Il disgelo Washington-Avana e poi Washington-Teheran sta provocando un effetto “caduta del Muro”. I precedenti storici, ancora più importanti, risalgono ormai al secolo scorso. 1989: caduta del Muro di Berlino, disintegrazione della cortina di ferro, fine della guerra fredda. Diciassette anni prima, nel 1972, era caduta la Grande Muraglia maoista: la visita del presidente Richard Nixon in Cina aveva inaugurato la normalizzazione dei rapporti fra Pechino e l’Occidente.
Iran e Cuba sono nazioni più piccole, e tuttavia si ripropone per loro lo stesso interrogativo. Quante opportunità nuove vengono create dalla caduta degli ultimi muri? Quante aspettative andranno invece deluse? I capitoli precedenti sono stati ricchi di sorprese. Per tutti.

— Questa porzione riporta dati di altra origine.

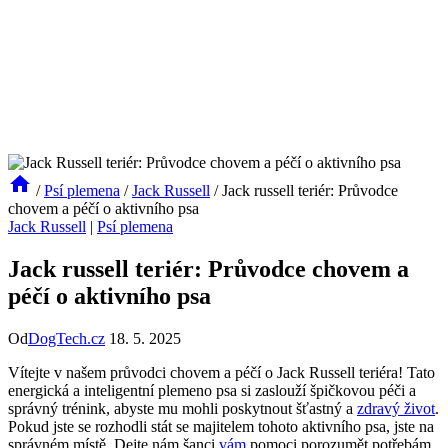
/
Psí plemena
/
Jack Russell
/
Jack russell teriér: Průvodce
chovem a péčí o aktivního psa
Jack Russell
|
Psí plemena
Jack russell teriér: Průvodce chovem a
péčí o aktivního psa
Od
DogTech.cz
18. 5. 2025
Vítejte v našem průvodci chovem a péčí o Jack Russell teriéra! Tato
energická a inteligentní plemeno psa si zaslouží špičkovou péči a
správný trénink, abyste mu mohli poskytnout šťastný a
zdravý život
.
Pokud jste se rozhodli stát se majitelem tohoto aktivního psa, jste na
správném místě. Dejte nám šanci
vám
pomoci porozumět potřebám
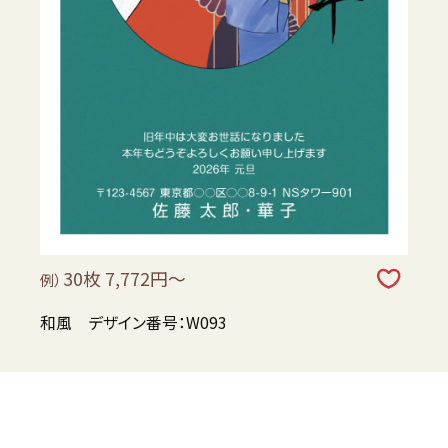
30枚 7,772円～
例）
和風 デザイン番号：W093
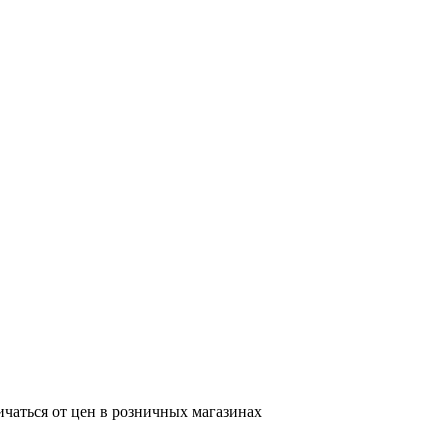
ичаться от цен в розничных магазинах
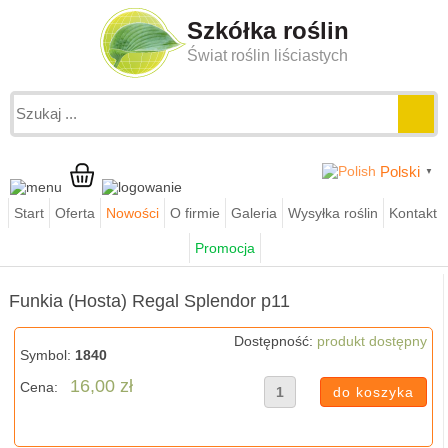
Szkółka roślin
Świat roślin liściastych
Polski
▼
Start
Oferta
Nowości
O firmie
Galeria
Wysyłka roślin
Kontakt
Jesteś tutaj:
funkie.pl
sklep
funkie wszystkie
Promocja
Funkia (Hosta) Regal Splendor p11
Funkia (Hosta) Regal Splendor p11
Dostępność:
produkt dostępny
Symbol:
1840
16,00 zł
Cena:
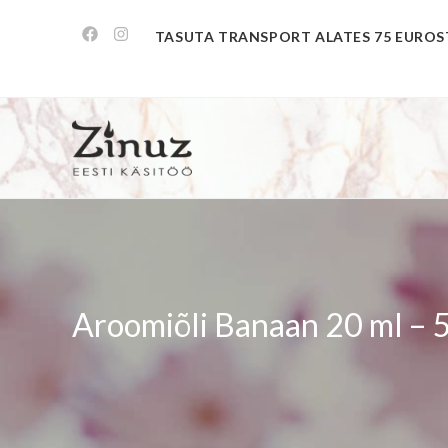
TASUTA TRANSPORT ALATES 75 EUROS
Aroomiõli Banaan 20 ml – 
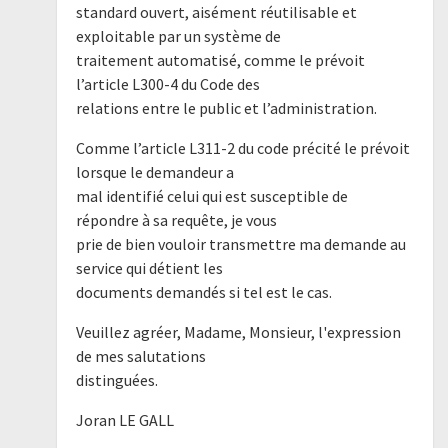
standard ouvert, aisément réutilisable et
exploitable par un système de
traitement automatisé, comme le prévoit
l’article L300-4 du Code des
relations entre le public et l’administration.
Comme l’article L311-2 du code précité le prévoit
lorsque le demandeur a
mal identifié celui qui est susceptible de
répondre à sa requête, je vous
prie de bien vouloir transmettre ma demande au
service qui détient les
documents demandés si tel est le cas.
Veuillez agréer, Madame, Monsieur, l'expression
de mes salutations
distinguées.
Joran LE GALL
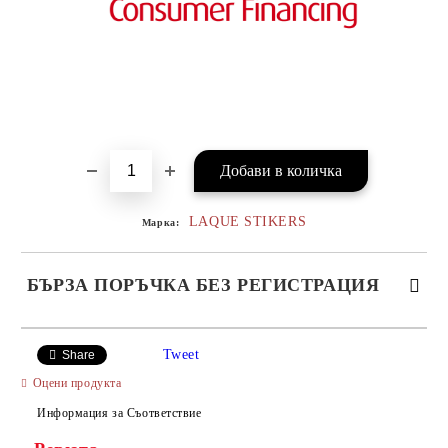
LAQUE STIKERS
Марка:
БЪРЗА ПОРЪЧКА БЕЗ РЕГИСТРАЦИЯ
САМО ПОПЪЛНЕТЕ 4 ПОЛЕТА
Tweet
Share
Оцени продукта
Информация за Съответствие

La caduta del muro ideologico che ci separava dalla Cina non ebbe effetti immediati: non sul tenore di vita e le abitudini dei cinesi o degli occidentali. Ci vollero le riforme economiche di Deng Xiaoping, avviate dal 1979; poi l’accesso della Repubblica Popolare all’Organizzazione mondiale del commercio (Wto), nel 2001. Da allora sì, il ritmo del cambiamento diventa frenetico. Quindici anni fa, alla vigilia del suo ingresso nel Wto, la Cina aveva un ceto medio di soli 18 milioni di consumatori, un mercato molto piccolo. Oggi la sua middle class include mezzo miliardo di persone, con redditi annui fra i 9mila e i 34mila dollari. Alla vigilia dell’ingresso nel Wto, una fazione del partito comunista cinese si opponeva a quell’operazione, convinta che la Cina si sarebbe fatta colonizzare, invadere dai nostri prodotti. Oggi il bilancio dei vincitori e vinti è molto più complicato. Il capitalismo americano — con i suoi campioni come Apple — ha saputo sfruttare tutte le opportunità delle delocalizzazioni per rimpinguare i profitti. Lo stesso ha fatto l’industria tedesca: la Germania è l’unica nazione occidentale ad avere messo a segno anno dopo anno un robusto attivo commerciale con la Cina, grazie alla qualità delle sue tecnologie. Per l’Italia l’impatto è ambiguo. Il lusso made in Italy ha guadagnato nuovi sbocchi sul mercato cinese; ma settori tradizionali come il tessile-abbigliamento, il calzaturiero, hanno visto rattrappirsi la propria base produttiva e occupazionale, trasferita nei paesi emergenti.
La caduta del Muro di Berlino fa sentire pienamente i suoi effetti soprattutto dal 2004, l’anno in cui otto paesi ex-comunisti vengono ammessi a pieno titolo nell’Unione europea. Sono nuovi sbocchi ma anche nuovi concorrenti. Ecco un dato che fa riflettere, relativo alla Gran Bretagna (dove il dibattito su questo tema è infuocato in vista del referendum sulla possibile uscita dall’Unione): dall’anno 2004 ad oggi si sono riversati nel Regno Unito 1,5 milioni di immigrati provenienti dall’Europa centro-orientale. È il più grande movimento migratorio registrato in Europa in tempo di pace. Numeri simili in Germania, dove l’afflusso iniziò ancora prima: con l’unificazione tedesca e poi i profughi dalle guerre balcaniche. Il bilancio della caduta del Muro sui lavoratori dell’Europa occidentale è controverso: in Inghilterra gli “eurofobi” esibiscono le prove che la legislazione sul salario minimo e i diritti dei dipendenti è stata aggirata sistematicamente grazie all’afflusso di manodopera a buon mercato, soprattutto dalla Polonia. Il dibattito potrebbe essere rilanciato tra qualche anno in Italia… per l’arrivo in massa di medici cubani e informatici iraniani. Due settori dove la competizione dei “cervelli” potrebbe riservarci delle sorprese, da Teheran o dall’Avana.